How a crisis helped The Union to change and emerge with a clear sense of what they’re capable of achieving when working collaboratively.

Over the past 10 months, we’ve been working with North East Lincolnshire Council and the North East Lincolnshire Clinical Commissioning Group on their journey to build a 21st-century approach to seamless health and social care. Coming together to create The Union, we’ve been supporting them to design a Future Operating Model to help set the standard for the future of decision-making, culture, technology and organisational design.

Pre-COVID, we’d prototyped opportunity areas which included small scale, localised testing of parts of the Future Operating Model. By February, Beta testing plans were approved to test the model at scale and closer to a ‘live’ environment. With two services due to be recommissioned in the following months, we would have an opportunity to deliberately and iteratively test our approach, applying the model’s strategic principles, setting up multidisciplinary teams, using tools for collaboration and establishing agile ways of working across corporate services.

Mere weeks after outlining plans to move into Beta testing, the world changed as COVID-19 spread rapidly across the country. Our work was temporarily put on hold while crisis response and emergency support were rolled out by the two, now joined-up organisations working together to solve challenges across the region.

Redefining our focus in COVID-19

While the organisations pivoted to manage the immediate crisis, interesting lessons emerged. As The Union began to transition from emergency response and into recovery, we undertook a stocktake with a broad cross-section of staff from across the Council and CCG to understand their experiences in providing emergency support within the new operating model.
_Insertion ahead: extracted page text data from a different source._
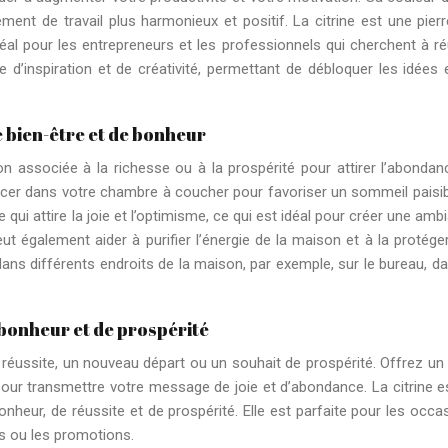
ent de travail plus harmonieux et positif. La citrine est une pierr
idéal pour les entrepreneurs et les professionnels qui cherchent à ré
e d’inspiration et de créativité, permettant de débloquer les idées 
e bien-être et de bonheur
n associée à la richesse ou à la prospérité pour attirer l’abondan
lacer dans votre chambre à coucher pour favoriser un sommeil paisib
re qui attire la joie et l’optimisme, ce qui est idéal pour créer une amb
ut également aider à purifier l’énergie de la maison et à la protége
 dans différents endroits de la maison, par exemple, sur le bureau, da
 bonheur et de prospérité
 réussite, un nouveau départ ou un souhait de prospérité. Offrez un 
t pour transmettre votre message de joie et d’abondance. La citrine e
heur, de réussite et de prospérité. Elle est parfaite pour les occa
s ou les promotions.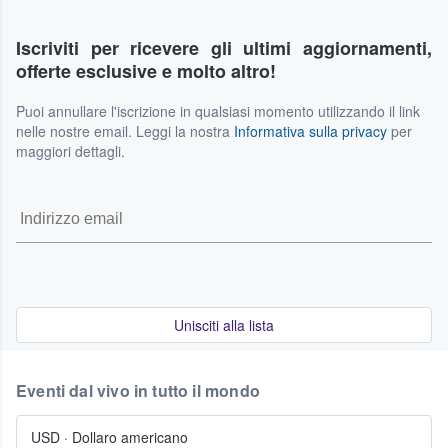
Iscriviti per ricevere gli ultimi aggiornamenti,
offerte esclusive e molto altro!
Puoi annullare l'iscrizione in qualsiasi momento utilizzando il link
nelle nostre email. Leggi la nostra
Informativa sulla privacy
per
maggiori dettagli.
Unisciti alla lista
Eventi dal vivo in tutto il mondo
USD
·
Dollaro americano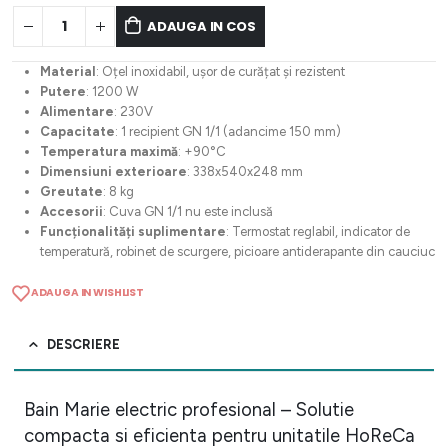
ADAUGA IN COS
Material
: Oțel inoxidabil, ușor de curățat și rezistent
Putere
: 1200 W
Alimentare
: 230V
Capacitate
: 1 recipient GN 1/1 (adancime 150 mm)
Temperatura maximă
: +90°C
Dimensiuni exterioare
: 338x540x248 mm
Greutate
: 8 kg
Accesorii
: Cuva GN 1/1 nu este inclusă
Funcționalități suplimentare
: Termostat reglabil, indicator de
temperatură, robinet de scurgere, picioare antiderapante din cauciuc
ADAUGA IN WISHLIST
DESCRIERE
Bain Marie electric profesional – Solutie
compacta si eficienta pentru unitatile HoReCa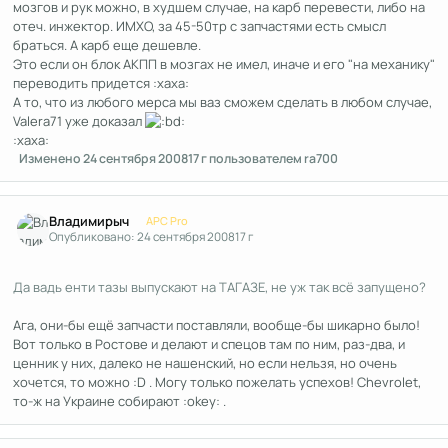
мозгов и рук можно, в худшем случае, на карб перевести, либо на
отеч. инжектор. ИМХО, за 45-50тр с запчастями есть смысл
браться. А карб еще дешевле.
Это если он блок АКПП в мозгах не имел, иначе и его "на механику"
переводить придется :xaxa:
А то, что из любого мерса мы ваз сможем сделать в любом случае,
Valera71 уже доказал
:xaxa:
Изменено
24 сентября 2008
17 г
пользователем ra700
Author stats
Владимирыч
APC Pro
Опубликовано:
24 сентября 2008
17 г
Да вадь енти тазы выпускают на ТАГАЗЕ, не уж так всё запущено?
Ага, они-бы ещё запчасти поставляли, вообще-бы шикарно было!
Вот только в Ростове и делают и спецов там по ним, раз-два, и
ценник у них, далеко не нашенский, но если нельзя, но очень
хочется, то можно :D . Могу только пожелать успехов! Chevrolet,
то-ж на Украине собирают :okey: .
Author stats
Seemingly overnight, perceived obstacles were removed. Facing a pandemic that touches the lives of every resident, and new working expectations and arrangements for staff, The Union leadership team came together around one strategic priority. With clear, well-communicated direction from leadership, multidisciplinary teams coordinated to resource and deliver effective and collaborative work, quickly adopting new tools to work together remotely, and new models of partnership and ways of working emerged. In the words of one senior leader, it was “place-based, multi-agency working at it’s best”.

In their response, the organisation seamlessly scaled many of the principles and prototypes we’d been testing. The immediacy of changes accelerated our work, changing hearts and minds even quicker than we hoped. We now find ourselves in a changing world and recognise the need to review our approach to testing and scaling the Future Operating Model to be more fit for purpose.

Collaboration is THE priority

The Union’s COVID crisis response confirmed that the organisation’s legitimacy lies in its vision, insight and relationships. Where previously, the two biggest challenges faced by The Union was unguided employee autonomy and a vision lacking active, directive qualities, they responded to the crisis with clear strategic principles and 21st-century ways of working, giving decision-makers the tools, support or permissions to make the most appropriate decisions.

Organising quickly in this way, everyone understood the vision and knew how to implement it autonomously. For the first time, working in partnership to self-organise and make decisions to achieve shared goals felt like a real, tangible approach. Cementing new relationships with the voluntary and community sector, and thinking about how to organise teams and work in a way to do this going forward, is essential. This clear focus on relationships, decision making and data are vital to new ways of working, it’s not simply about technology.

It’s also made clear the importance of having access to high-quality data and insights and the subsequent impact that can have on the quality of leadership decision-making and service-level commissioning. By ensuring that there is the right blend of qualitative insights and quantitative data, teams have seen the difference it can make to their understanding about the problems they are solving. It can help teams to change their delivery model by understanding more about what is working ‘on the ground’, and help leadership teams make better decisions about future strategy.

What’s next?

The last few months have taught us a lot about what’s possible when barriers, both real and perceived, are removed. But also, the incredible things that can be achieved when working collaboratively. Systems and structures that previously seemed immovable were changed and shifted overnight, with focus and clarity given in a time of extreme uncertainty.

The Union is emerging with a clear sense of what they’re capable of achieving when working collaboratively. Ultimately, this change in mindset is an opportunity to really make our work ‘stick’ and support the Lincolnshire ambition to deliver place-based change.

Over the next few months, we’ll progress Beta testing within this new context, working with colleagues from across Digital, HR, Finance, Procurement and Legal to design the future of corporate support and a replicable template that could be used across both organisations as they seek to meet post-COVID financial challenges whilst also delivering modern, 21st-century public services.